3. In the Living Room, Anchoring a Cool Palette
This is probably the most instructive use of the five. The room is built almost entirely on a cool foundation — sage drapery, a blue-and-white Labyrinth rug, cream upholstery, warm oak floors as the only natural counterpoint. It shouldn't need orange.
But rooms with too much cool harmony can feel unlived-in. The orange shade on the Camilla textured ceramic lamp beside the sofa introduces just enough friction. It's the visual equivalent of putting an antique in a modern room: the tension is the point.
If you're working with a lot of blue or green in a space, this is the fastest way to keep it from reading as cold.

4. In the Study, on a Marble Column
Studies are rooms where the lamp shade often gets ignored entirely — recessed lighting, a task lamp, and that's it. But a proper table lamp in a home office changes how the room feels in the evening, and how seriously it reads as a designed space.
Here the Florence marble column lamp elevates the orange shade into something more architectural. Against sage built-ins and Josef Albers-style prints, the shade's color echoes the warm golds in the art without matching them exactly. The Theseus maze rug in natural wool underneath keeps everything grounded.

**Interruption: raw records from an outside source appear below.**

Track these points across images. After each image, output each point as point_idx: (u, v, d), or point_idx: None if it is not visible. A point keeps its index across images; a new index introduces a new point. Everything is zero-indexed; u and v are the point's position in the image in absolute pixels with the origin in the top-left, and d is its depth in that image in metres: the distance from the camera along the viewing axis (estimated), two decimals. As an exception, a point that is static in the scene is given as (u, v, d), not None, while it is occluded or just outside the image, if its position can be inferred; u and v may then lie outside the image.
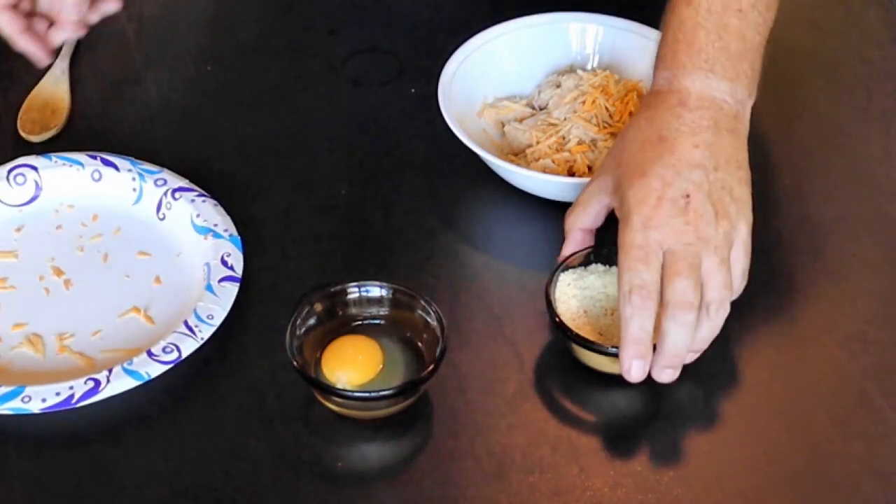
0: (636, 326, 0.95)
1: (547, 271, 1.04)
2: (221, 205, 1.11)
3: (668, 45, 1.03)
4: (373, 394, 0.96)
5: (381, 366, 0.98)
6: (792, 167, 1.18)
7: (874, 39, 1.30)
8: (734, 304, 0.98)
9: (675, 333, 0.95)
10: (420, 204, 1.14)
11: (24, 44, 1.14)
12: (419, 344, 1.00)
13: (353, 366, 0.98)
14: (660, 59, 1.04)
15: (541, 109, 1.18)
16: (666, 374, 0.97)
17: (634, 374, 0.96)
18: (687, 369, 1.01)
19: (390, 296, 1.01)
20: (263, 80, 1.26)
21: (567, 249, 1.04)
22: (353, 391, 0.97)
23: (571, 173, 1.13)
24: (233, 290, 1.04)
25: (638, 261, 0.95)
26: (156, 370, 0.99)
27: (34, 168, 1.13)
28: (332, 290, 1.01)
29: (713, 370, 1.02)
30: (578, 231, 1.03)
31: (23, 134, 1.19)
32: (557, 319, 0.99)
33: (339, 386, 0.97)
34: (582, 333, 0.99)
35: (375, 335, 1.00)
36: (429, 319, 1.00)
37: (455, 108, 1.14)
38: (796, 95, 1.25)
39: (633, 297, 0.95)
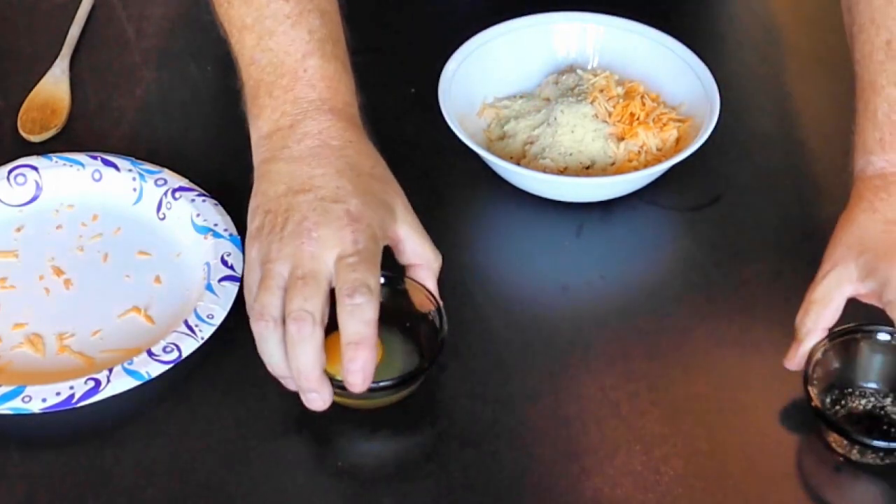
0: None
1: (546, 271, 1.04)
2: (221, 205, 1.11)
3: (882, 128, 1.01)
4: (371, 385, 0.95)
5: (379, 356, 0.98)
6: (792, 167, 1.18)
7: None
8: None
9: None
10: (420, 204, 1.14)
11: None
12: (419, 334, 1.00)
13: None
14: (874, 142, 1.02)
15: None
16: None
17: None
18: (688, 371, 1.01)
19: (389, 285, 1.01)
20: (263, 80, 1.26)
21: (802, 352, 0.99)
22: None
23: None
24: (233, 289, 1.04)
25: None
26: (156, 370, 0.99)
27: (34, 168, 1.13)
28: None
29: (713, 370, 1.02)
30: (821, 331, 0.98)
31: (23, 134, 1.19)
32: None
33: (339, 378, 0.96)
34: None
35: None
36: (429, 310, 0.99)
37: (455, 108, 1.14)
38: (796, 95, 1.25)
39: None
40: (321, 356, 0.93)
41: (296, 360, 0.93)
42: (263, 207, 0.99)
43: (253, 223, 0.99)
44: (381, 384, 0.96)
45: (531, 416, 0.99)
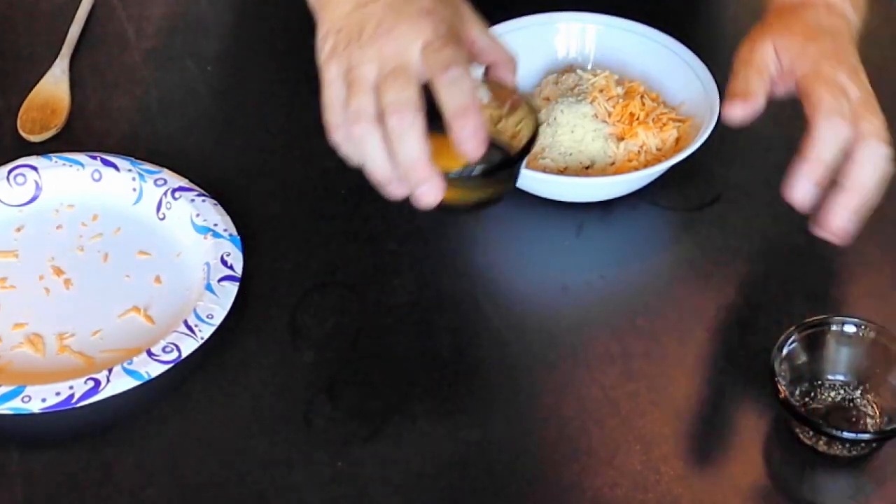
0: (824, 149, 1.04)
1: (547, 271, 1.04)
2: (221, 204, 1.11)
3: None
4: (463, 172, 0.94)
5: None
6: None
7: (874, 39, 1.30)
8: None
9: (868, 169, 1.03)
10: (420, 204, 1.14)
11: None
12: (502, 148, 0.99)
13: (448, 154, 0.94)
14: None
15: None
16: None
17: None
18: (688, 371, 1.02)
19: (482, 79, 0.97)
20: (263, 80, 1.26)
21: (749, 106, 1.06)
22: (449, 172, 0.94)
23: (571, 173, 1.13)
24: (233, 289, 1.04)
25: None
26: (156, 370, 0.99)
27: (34, 168, 1.13)
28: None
29: (715, 371, 1.02)
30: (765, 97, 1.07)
31: (23, 134, 1.19)
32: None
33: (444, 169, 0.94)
34: None
35: None
36: (517, 107, 0.98)
37: (455, 108, 1.14)
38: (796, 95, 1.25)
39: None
40: (426, 143, 0.91)
41: (402, 153, 0.91)
42: (334, 28, 0.96)
43: (325, 48, 0.96)
44: (477, 171, 0.94)
45: (531, 415, 0.99)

This combination — marble base, pleated shade, art that shares the shade's tonal family — is a shortcut to a room that looks considered without looking decorated.

5. In the Bedroom, as the Contrasting Color
This might be the bravest use: a coastal bedroom built almost entirely on white, linen, and weathered wood, with a blue upholstered headboard as the single cool accent. The orange shade isn't competing with anything. It's standing alone.
On the Sophia white glass lamp base with a brass foot, it reads almost sculptural against the shiplap wall. The geometric Color Study graphic flatweave rug in Monterey at the foot of the bed — squares within squares in white, taupe, and pale blue — gives the floor something to do without drawing focus from the lamp.
When a room is this quiet, one warm accent is all it needs. The orange does the work of a sunset.
What All Five Have in Common
The orange pleated shade itself is consistent — pleated, cone silhouette, true orange. What changes is the base, the room's dominant palette, and the role the lamp is asked to play. In some rooms it's punctuation. In others it's the anchor. In the bedroom, it's the entire warmth budget.
That kind of versatility is rare in a single accessory. If you've been hesitant about orange, these rooms are the argument for it.